Тут же раздался соответствующий сигнал рога. Захотят, без меня снарядят выезд, а мне нужно к делам вернуться, которых так много, что я даже не знаю, за какое прежде схватиться.
Разворачивая коня, я услышал чуть в стороне девичий смех, а затем приглушенный голос Ивана Долгорукого.
– Катька, веди себя прилично, – прошипел Иван, и я обернулся, чтобы посмотреть, кого это он отчитывает.
Набросился Долгорукий, как оказалось, на свою сестру Екатерину, которую вроде бы не должно было здесь быть, или я ошибаюсь? Я узнал ее, потому что мельком видел портрет княжны. К тому же мне было любопытно посмотреть на ту, с кем меня практически обвенчают. Красивая, но все же не в моем вкусе. Так должна она была тут быть или нет? Не помню. Ну, я тот еще знаток истории. Хотя какая сейчас разница, должна или не должна, она здесь, и это значит, что меня не с ней потащат знакомить в родовое поместье Долгоруких ближе к осени. Екатерина Долгорукая тем временем вспыхнула и недовольно посмотрела на брата.
– Я правильно себя веду, к тому же мы с графом практически помолвлены.
– Помолвка еще не состоялась, так что не выставляй меня на посмешище, и так… – Иван не договорил, потому что, почувствовав мой взгляд, поднял глаза и, замолчав, поклонился.
Я кивнул в ответ и направил гнедого по тропинке. Свита тут же последовала за мной. Рядом с Екатериной скакал молодой человек, одетый явно не по погоде. Во всяком случае, расшитый серебром кафтан и широкополая шляпа мало способствовала комфортному пребыванию на улице в такой мороз. Он кутался в плащ, но видно было, что улыбается этот щеголь через силу, потому что щеки замерзли и мышцы лица просто не слушаются своего хозяина. Я сделал знак рукой, подзывая к себе Репнина, который волей-неволей вынужден был присоединиться к охоте, но так как и лошадь, и амуниция достались ему по остаточному принципу, своих-то у него в Лефортовском дворце не было, не успел перевезти, то и плелся он в конце колонны, пребывая от этого в дурном расположении духа. Увидев, что я зову его к себе, Репнин встрепенулся и тронул поводья. Краем глаза я отметил, что Елизавета мило кокетничает с Шереметевым, а тот не знает, куда деваться от такого пристального внимания цесаревны, которая до того момента, как увидела его, одолевшего матерого волка, не обращала на мальчишку – дружка детства ее племянника, никакого внимания. Я криво усмехнулся. Петру гарантирован бешеный успех среди дам, на некоторое время. Ничего не поделаешь – это основной инстинкт самки, выбирающей лучшего, сильнейшего самца.

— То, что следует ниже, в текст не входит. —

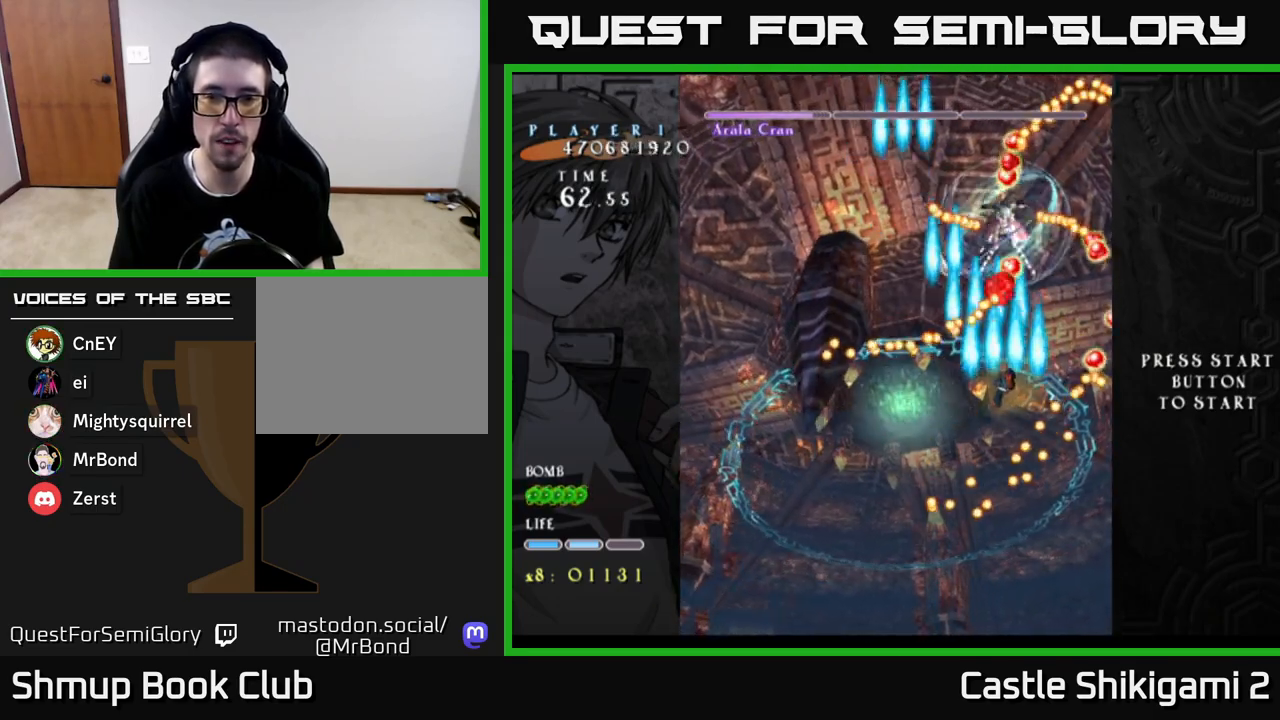
{"buttons": ["B", "DPAD_UP", "DPAD_LEFT"], "left_stick": "center", "right_stick": "center", "events": [[33, "DPAD_UP", "up"], [83, "DPAD_RIGHT", "up"], [350, "DPAD_UP", "down"], [383, "DPAD_LEFT", "down"]]}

– Государь, ты звал меня? – Репнину наконец удалось пробиться ко мне сквозь плотный строй придворных.
– Звал, Юрий Никитич, – я повернулся вполоборота к Долгоруким и иноземцу, которого так явно не жаловала наша зима, и кивком указал на него Репнину: – Кто такой?
– Не знаю, государь, – Репнин сжал губы. Естественно, он не знал. Он же при мне без году неделя, а в Вятском полку не слишком много возможностей весь свет узнать в лицо да по имени.
– Ну так узнай, – я раздраженно глянул на него. – Ты мой адъютант али так, постоять рядом захотел?
– Слушаюсь, государь, – Репнин отъехал от меня в сторону, чтобы потихоньку разузнать про этого графа, за которого Екатерина Долгорукая собралась замуж.
– Граф Меллезимо, родственник австрийского посла. В настоящем – секретарь посольства при своем родиче. – Я резко повернулся, гнедому не понравилось такое обращение, и он тряхнул головой, показывая свое недовольство. Поглаживая по шее строптивого коня, я снова повернулся к Репнину, но на этот раз куда медленнее. – Поговаривают, что происходит он из дель Карретто.
– Надо же, целый маркграф, – протянул я, уже с большим любопытством поглядывая на замерзшего потомка Алерама. – Ну, по голубизне крови он вполне пригоден в качестве мужа княжны. Не вижу в этом браке никакого мезальянса, потому буду ратовать за него. Да и Катерина вон как светится, на его сопливый нос глядючи.